Content revision data
--------------------------------------------------
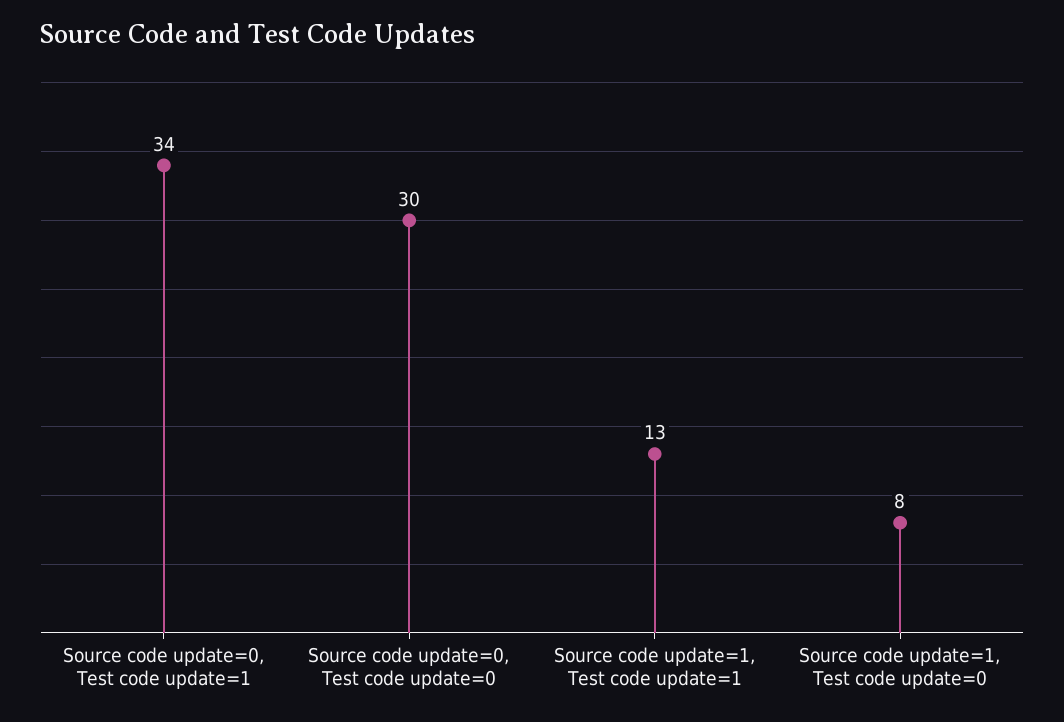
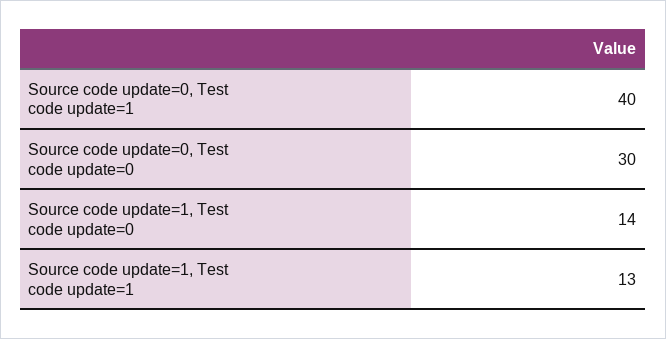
Source code update=0, Test code update=1: 34 -> 40
Source code update=1, Test code update=0: 8 -> 14

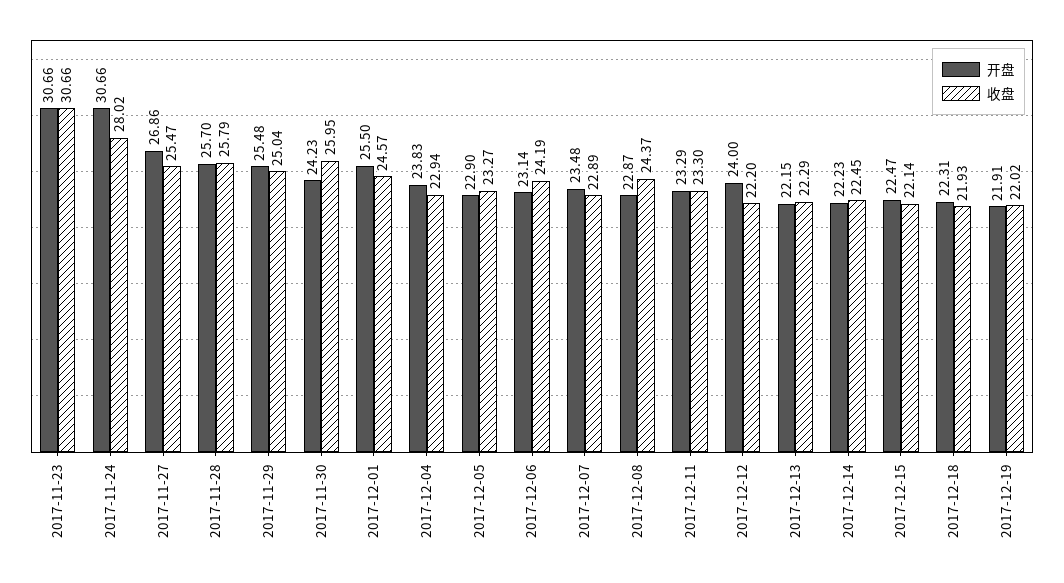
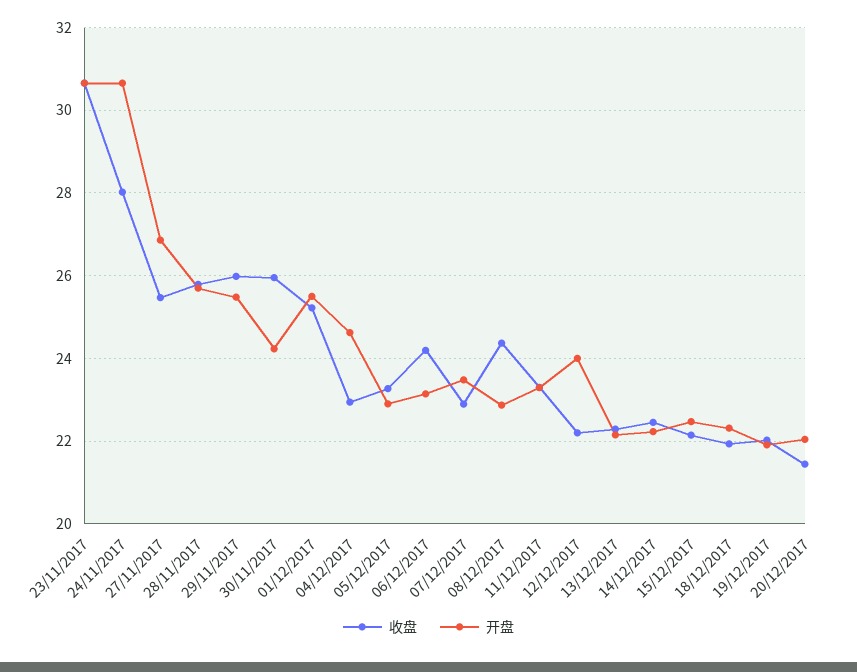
收盘, 2017-11-29: 25.04 -> 26
收盘, 2017-12-01: 24.57 -> 25.2
开盘, 2017-12-04: 23.83 -> 24.6
收盘, 20/12/2017: none -> 21.4
开盘, 20/12/2017: none -> 22

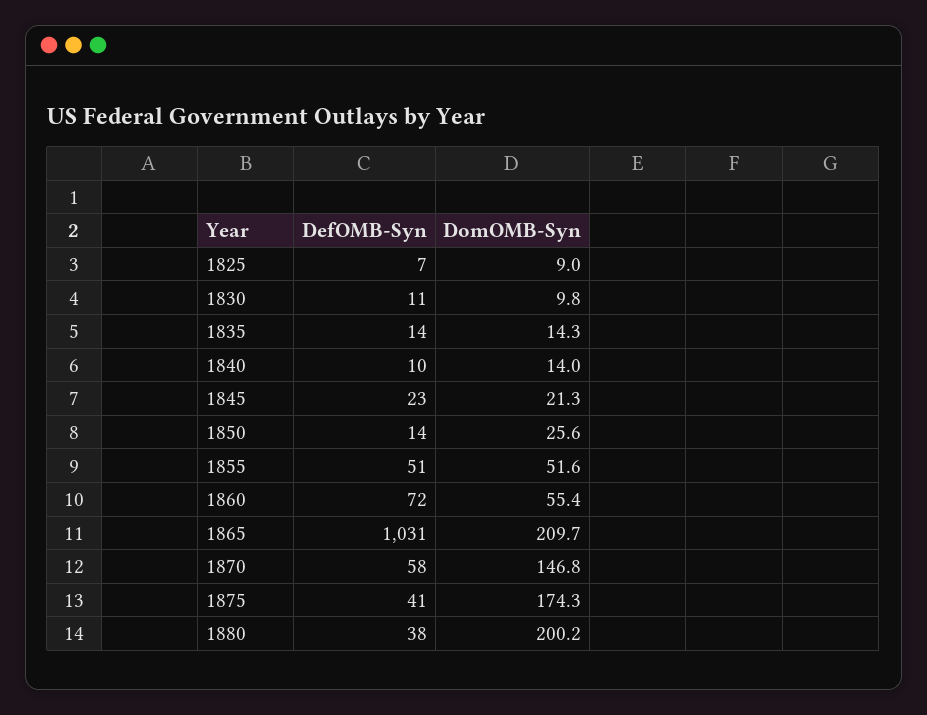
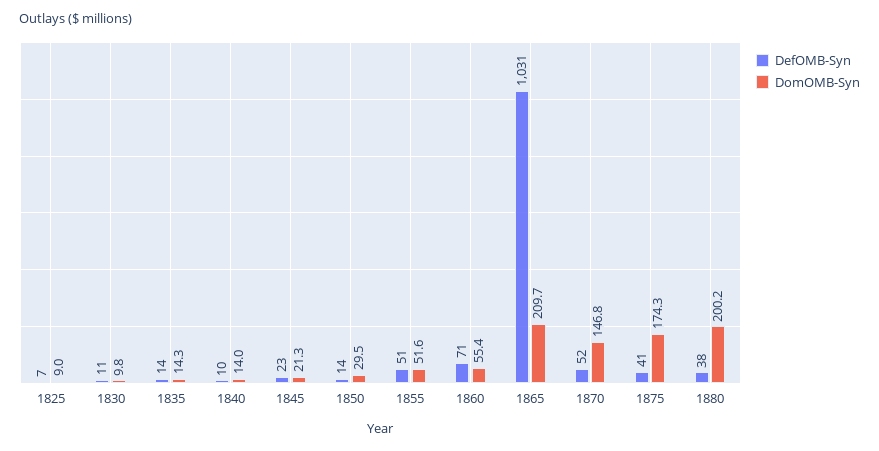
DomOMB-Syn, 1850: 25.6 -> 29.5
DefOMB-Syn, 1860: 72 -> 71
DefOMB-Syn, 1870: 58 -> 52

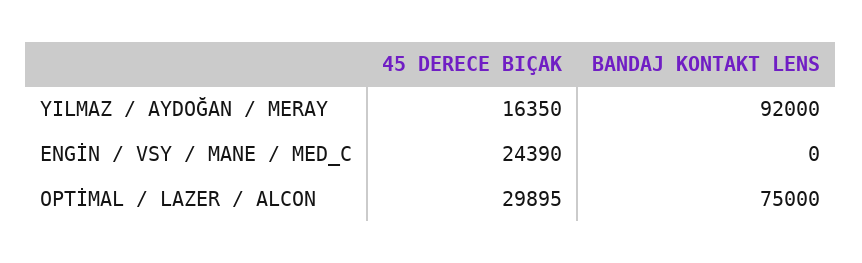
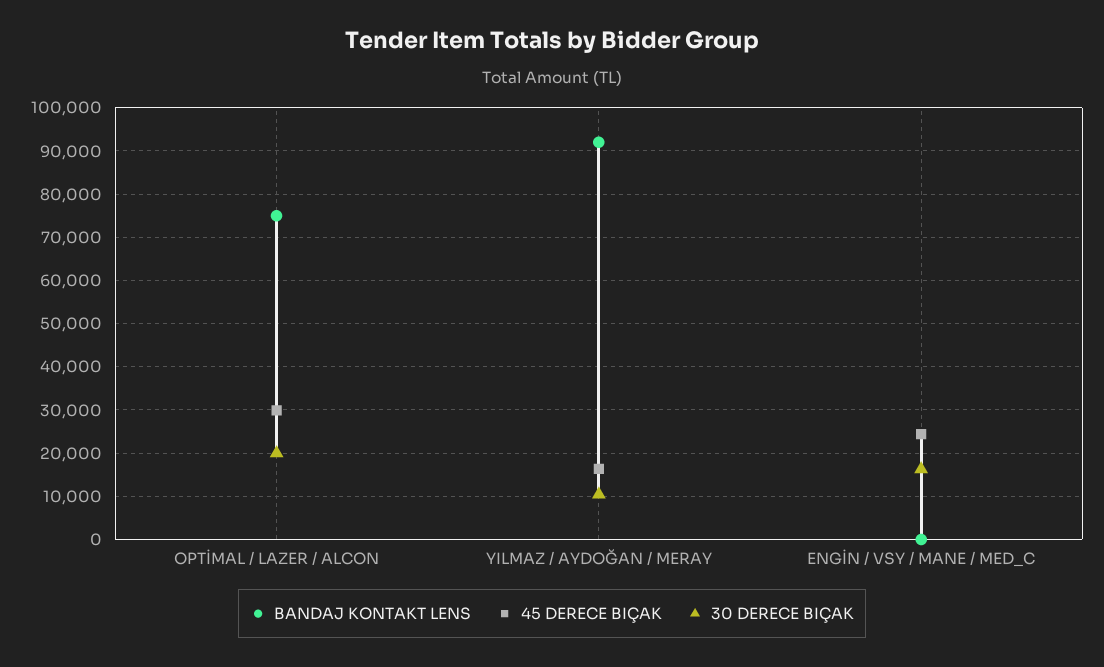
30 DERECE BIÇAK, OPTİMAL / LAZER / ALCON: none -> 20000
30 DERECE BIÇAK, YILMAZ / AYDOĞAN / MERAY: none -> 10000
30 DERECE BIÇAK, ENGİN / VSY / MANE / MED_C: none -> 16000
--------------------------------------------------
JOB ITEM:
Return only the lines from the start of the data through the line that contains "开盘, 20/12/2017: none -> 22", please, copying them exactly and omitting all pictures.

RESULT FOR THIS EXERCISE:
Source code update=0, Test code update=1: 34 -> 40
Source code update=1, Test code update=0: 8 -> 14

收盘, 2017-11-29: 25.04 -> 26
收盘, 2017-12-01: 24.57 -> 25.2
开盘, 2017-12-04: 23.83 -> 24.6
收盘, 20/12/2017: none -> 21.4
开盘, 20/12/2017: none -> 22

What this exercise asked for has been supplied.